Tasarımcılar Gecelerimizi de Aydınlatıyor



Asırlık binaları gündüz gözüyle izlemenin keyfi ayrıdır ama gece karanlığında türlü ışıklarla aydınlatılmış bu yapıları seyretmek başkadır. O sebepledir ki Paris'i ziyaret edenlerin hemen hepsi gece turlarına katılır. Müzeler kapandı, kimsecikler kalmadı otele gidelim demezler. Eyfel'i, Paris sokaklarını, mağazaları ve sarayları bir de gece ışıklandırmasıyla görmek isterler. Londra ve Moskova da gece ışıl ışıldır.

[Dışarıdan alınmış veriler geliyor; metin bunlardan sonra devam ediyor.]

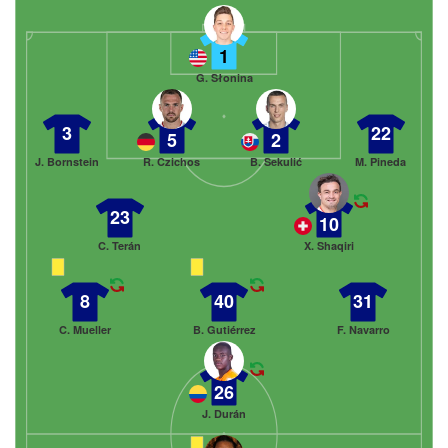
1
G. Słonina
3
22
5
2
J. Bornstein
R. Czichos
B. Sekulić
M. Pineda
23
10
C. Terán
X. Shaqiri
8
40
31
C. Mueller
B. Gutiérrez
F. Navarro
26
J. Durán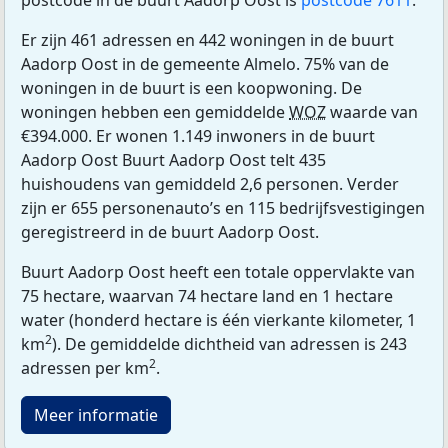
postcode in de buurt Aadorp Oost is
postcode 7611
.
Er zijn 461 adressen en 442 woningen in de buurt
Aadorp Oost in de gemeente Almelo. 75% van de
woningen in de buurt is een koopwoning. De
woningen hebben een gemiddelde
WOZ
waarde van
€394.000. Er wonen 1.149 inwoners in de buurt
Aadorp Oost Buurt Aadorp Oost telt 435
huishoudens van gemiddeld 2,6 personen. Verder
zijn er 655 personenauto’s en 115 bedrijfsvestigingen
geregistreerd in de buurt Aadorp Oost.
Buurt Aadorp Oost heeft een totale oppervlakte van
75 hectare, waarvan 74 hectare land en 1 hectare
water (honderd hectare is één vierkante kilometer, 1
2
km
). De gemiddelde dichtheid van adressen is 243
2
adressen per km
.
Meer informatie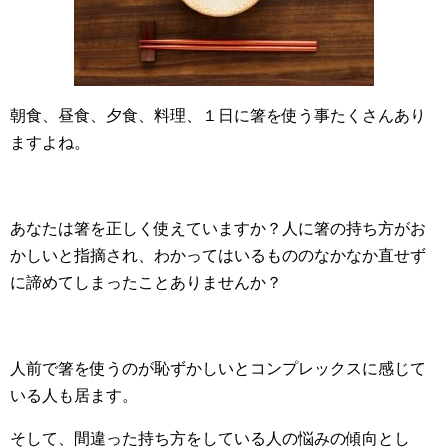
朝食、昼食、夕食、料理、１日に箸を使う事たくさんあり
ますよね。
あなたは箸を正しく使えていますか？人に箸の持ち方がお
かしいと指摘され、わかってはいるもののなかなか直せず
に諦めてしまったことありませんか？
人前で箸を使うのが恥ずかしいとコンプレックスに感じて
いる人も居ます。
そして、間違った持ち方をしている人の悩みの傾向とし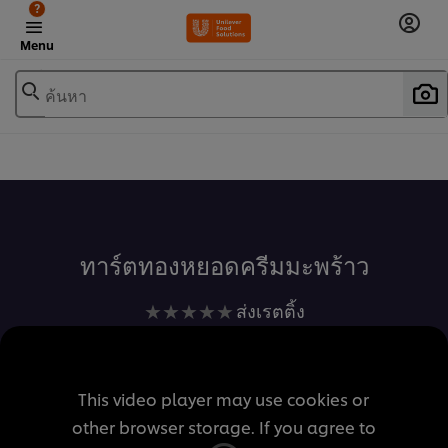
?
Menu
ค้นหา
เพิ่มในรายการโปรด
ทาร์ตทองหยอดครีมมะพร้าว
ไม่มี
ส่งเรตติ้ง
การ
ให้
คะแนน
This video player may use cookies or
สำหรับ
other browser storage. If you agree to
recipe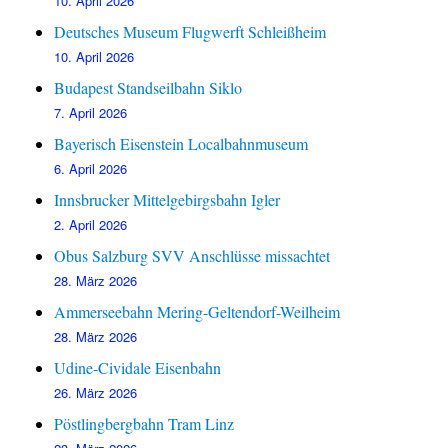
10. April 2026
Deutsches Museum Flugwerft Schleißheim
10. April 2026
Budapest Standseilbahn Siklo
7. April 2026
Bayerisch Eisenstein Localbahnmuseum
6. April 2026
Innsbrucker Mittelgebirgsbahn Igler
2. April 2026
Obus Salzburg SVV Anschlüsse missachtet
28. März 2026
Ammerseebahn Mering-Geltendorf-Weilheim
28. März 2026
Udine-Cividale Eisenbahn
26. März 2026
Pöstlingbergbahn Tram Linz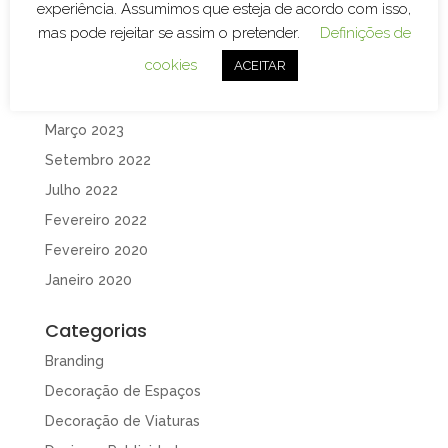
Arquivo
experiência. Assumimos que esteja de acordo com isso,
mas pode rejeitar se assim o pretender.
Definições de
Maio 2026
cookies
ACEITAR
Outubro 2023
Abril 2023
Março 2023
Setembro 2022
Julho 2022
Fevereiro 2022
Fevereiro 2020
Janeiro 2020
Categorias
Branding
Decoração de Espaços
Decoração de Viaturas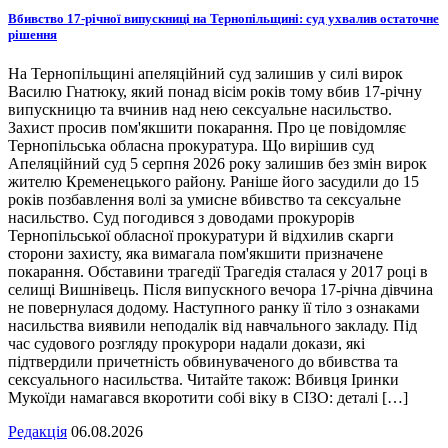
Вбивство 17-річної випускниці на Тернопільщині: суд ухвалив остаточне
рішення
На Тернопільщині апеляційний суд залишив у силі вирок
Василю Гнатюку, який понад вісім років тому вбив 17-річну
випускницю та вчинив над нею сексуальне насильство.
Захист просив пом'якшити покарання. Про це повідомляє
Тернопільська обласна прокуратура. Що вирішив суд
Апеляційний суд 5 серпня 2026 року залишив без змін вирок
жителю Кременецького району. Раніше його засудили до 15
років позбавлення волі за умисне вбивство та сексуальне
насильство. Суд погодився з доводами прокурорів
Тернопільської обласної прокуратури й відхилив скарги
сторони захисту, яка вимагала пом'якшити призначене
покарання. Обставини трагедії Трагедія сталася у 2017 році в
селищі Вишнівець. Після випускного вечора 17-річна дівчина
не повернулася додому. Наступного ранку її тіло з ознаками
насильства виявили неподалік від навчального закладу. Під
час судового розгляду прокурори надали докази, які
підтвердили причетність обвинуваченого до вбивства та
сексуального насильства. Читайте також: Вбивця Іринки
Мукоїди намагався вкоротити собі віку в СІЗО: деталі […]
Редакція
06.08.2026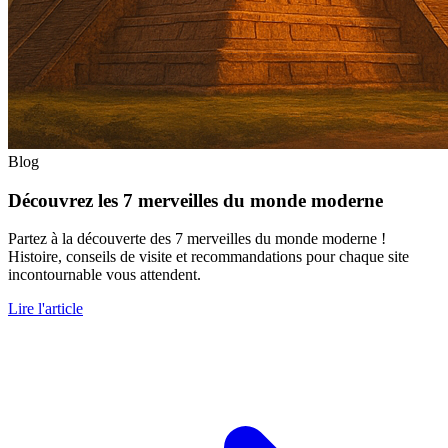
Blog
Découvrez les 7 merveilles du monde moderne
Partez à la découverte des 7 merveilles du monde moderne !
Histoire, conseils de visite et recommandations pour chaque site
incontournable vous attendent.
Lire l'article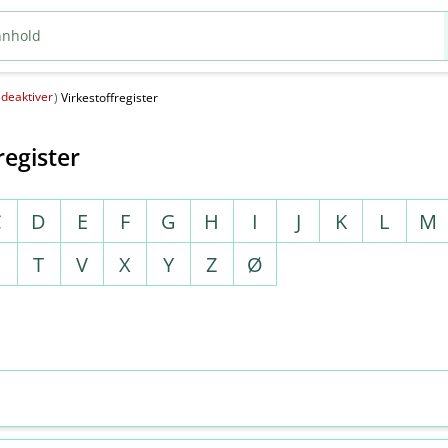
deaktiver
(
)
Virkestoffregister
register
C
D
E
F
G
H
I
J
K
L
M
S
T
V
X
Y
Z
Ø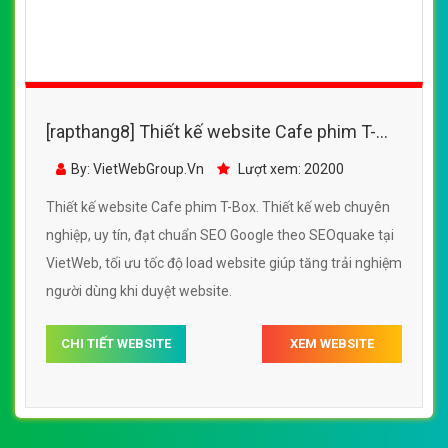
[rapthang8] Thiết kế website Cafe phim T-
Box đẹp, chuyên nghiệp chuẩn SEO
By: VietWebGroup.Vn
Lượt xem: 20200
Thiết kế website Cafe phim T-Box. Thiết kế web chuyên
nghiệp, uy tín, đạt chuẩn SEO Google theo SEOquake tại
VietWeb, tối ưu tốc độ load website giúp tăng trải nghiệm
người dùng khi duyệt website.
CHI TIẾT WEBSITE
XEM WEBSITE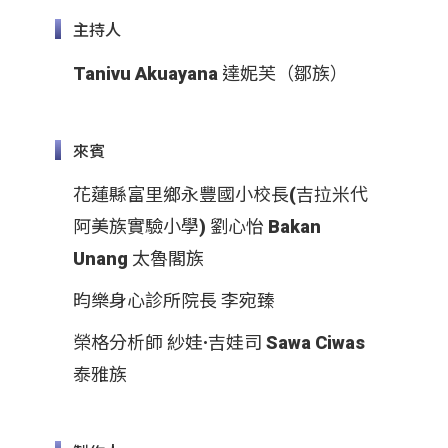
主持人
Tanivu Akuayana 達妮芙（鄒族）
來賓
花蓮縣富里鄉永豐國小校長(吉拉米代
阿美族實驗小學) 劉心怡 Bakan
Unang 太魯閣族
昀樂身心診所院長 李宛臻
榮格分析師 紗娃·吉娃司 Sawa Ciwas
泰雅族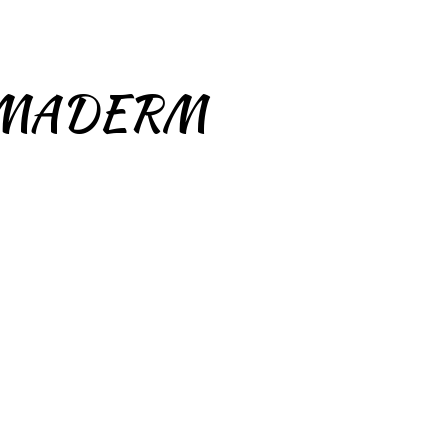
OMADERM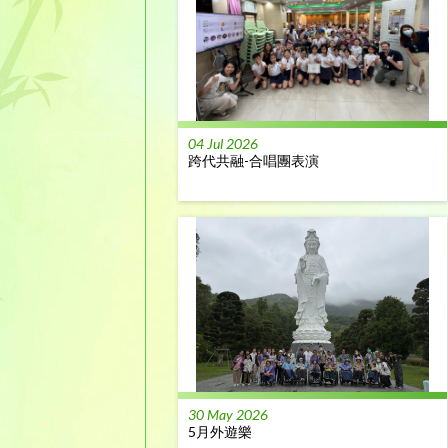
04 Jul 2026
跨代共融-合唱團表演
30 May 2026
5月外遊樂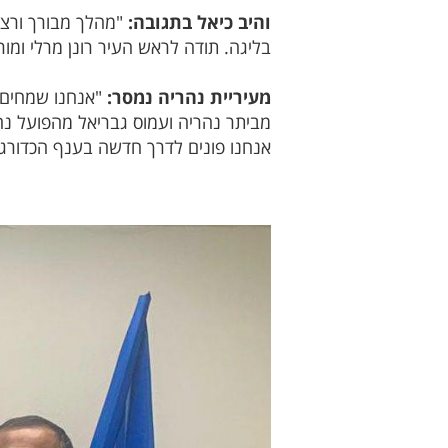
והיב כיאל בתגובה:
"מהלך מבורך ורצו
בליגה. תודה לראש העיר רונן מרלי ומור
מעיריית נהריה נמסר:
"אנחנו שמחים ל
מביתר נהריה ועמוס גבריאל מהפועל נה
אנחנו פונים לדרך חדשה בענף הכדורגל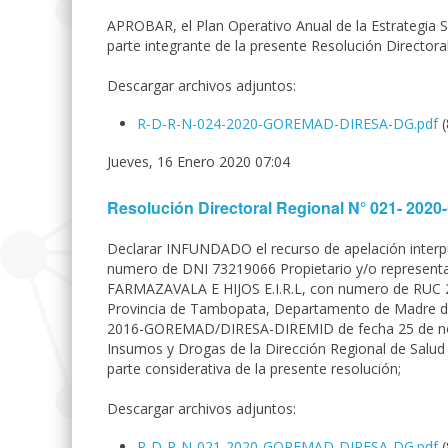
APROBAR, el Plan Operativo Anual de la Estrategia
parte integrante de la presente Resolución Directora
Descargar archivos adjuntos:
R-D-R-N-024-2020-GOREMAD-DIRESA-DG.pdf
Jueves, 16 Enero 2020 07:04
Resolución Directoral Regional N° 021- 2
Declarar INFUNDADO el recurso de apelación inter
numero de DNI 73219066 Propietario y/o representa
FARMAZAVALA E HIJOS E.I.R.L, con numero de RUC 206
Provincia de Tambopata, Departamento de Madre d
2016-GOREMAD/DIRESA-DIREMID de fecha 25 de novi
Insumos y Drogas de la Dirección Regional de Salu
parte considerativa de la presente resolución;
Descargar archivos adjuntos:
R-D-R-N-021-2020-GOREMAD-DIRESA-DG.pdf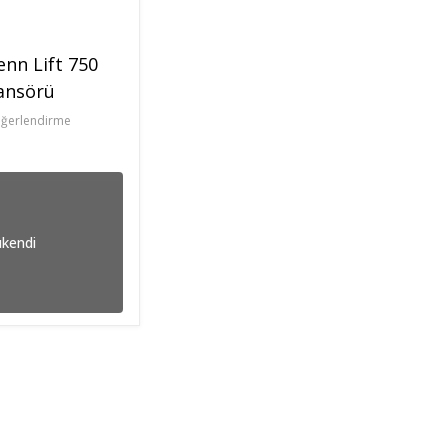
nn Lift 750
ansörü
eğerlendirme
kendi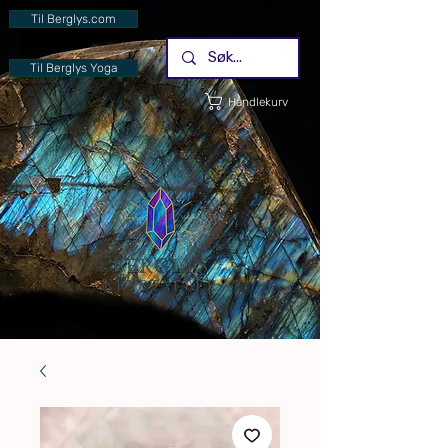
Til Berglys.com
Til Berglys Yoga
Handlekurv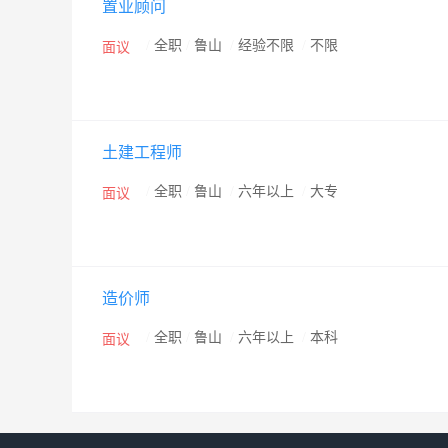
置业顾问
明显，项目总占地面积334。325平方米，可使用土地面积2
——位于平顶山市建设路中段，规划用地面积7210。5平方
/
全职
/
鲁山
/
经验不限
/
不限
面议
地下总建筑面积3366。3平方米。预计于2013年10
会对房地产商品保持着很高的需求，行业整体经营相对成
档及中高档产品是当前消费市场的购买热点，占有很大
土建工程师
规模化、正规化的发展拓宽了信息渠道及销售量，同时
的主导经营思路。 “太极立威公司不仅是一个企业，更是
/
全职
/
鲁山
/
六年以上
/
大专
面议
脉，规范着公司员工的行为，在各项工作中务实创新做
适、节能、环保”新家园，因此我们一定会“诚”起风帆
的辉煌……… 平顶山市太极立威房地产开发有限公司 201
造价师
/
全职
/
鲁山
/
六年以上
/
本科
面议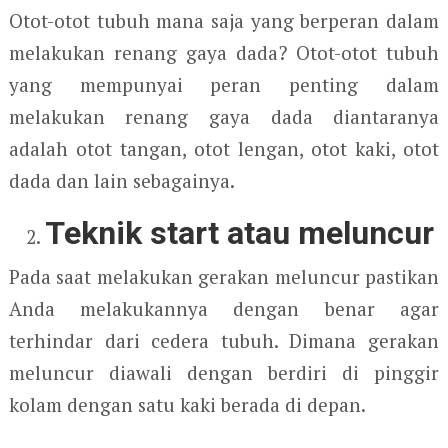
Otot-otot tubuh mana saja yang berperan dalam
melakukan renang gaya dada? Otot-otot tubuh
yang mempunyai peran penting dalam
melakukan renang gaya dada diantaranya
adalah otot tangan, otot lengan, otot kaki, otot
dada dan lain sebagainya.
Teknik start atau meluncur
Pada saat melakukan gerakan meluncur pastikan
Anda melakukannya dengan benar agar
terhindar dari cedera tubuh. Dimana gerakan
meluncur diawali dengan berdiri di pinggir
kolam dengan satu kaki berada di depan.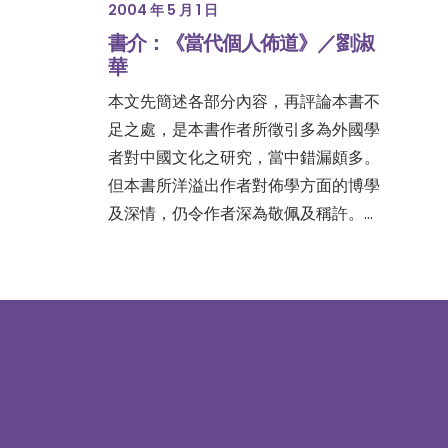
2004 年 5 月 1 日
書介：《當代個人佈道》／劉淑
華
本文先簡述各部分內容，再評論本書不
足之處，是本書作者所徵引多為外國學
者對中國文化之研究，當中錯漏頗多。
但本書所洋溢出作者對佈學方面的博學
及深情，仍令作者深為敬佩及稱許。…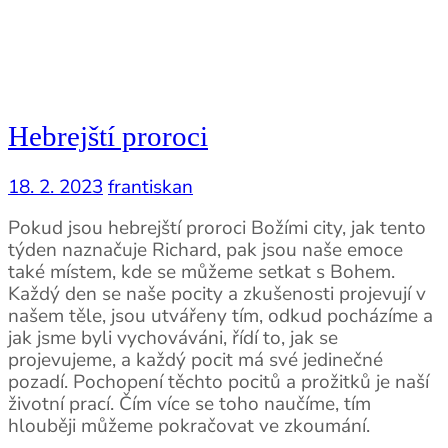
Hebrejští proroci
18. 2. 2023
frantiskan
Pokud jsou hebrejští proroci Božími city, jak tento
týden naznačuje Richard, pak jsou naše emoce
také místem, kde se můžeme setkat s Bohem.
Každý den se naše pocity a zkušenosti projevují v
našem těle, jsou utvářeny tím, odkud pocházíme a
jak jsme byli vychováváni, řídí to, jak se
projevujeme, a každý pocit má své jedinečné
pozadí. Pochopení těchto pocitů a prožitků je naší
životní prací. Čím více se toho naučíme, tím
hlouběji můžeme pokračovat ve zkoumání.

Aydınlatma diyoruz ya aklınıza sokak lambaları veya bol ışık yayan projektörler gelmesin. Binaların veya parkların ışıkla yeniden inşa edilmesi 'mimari aydınlatma'. Boğaziçi Köprüsü mesela ışıklandırıldıktan sonra gece de görülmeye değer bir yapı oldu. Sultanahmet Camii, Kız Kulesi veya Galata Kulesi karanlık çöktüğünde İstanbul'un gökten düşmüş yıldızları oluverdi. İşte bu binaların, şehirlerin, parkların ve dahi iç mekanların aydınlatmasıyla meşgul olanlara aydınlatma tasarımcısı deniyor. "Mimari aydınlatma tasarımı" son 40 yılın kavramı. Las Vegas'ta doğdu ve gelişti. Avrupa'da ise aydınlatma tasarımı son 20 yılda gelişti. Paris ve Londra, turizmden ışıklandırıldıktan sonra daha çok kazanmaya başladı. Çünkü ziyaretçileri gündüz ayrı, gece ayrı gezer oldu. Paris ışıklarını görmek için üstü açık otobüsle gece turuna çıkmak 80 Euro.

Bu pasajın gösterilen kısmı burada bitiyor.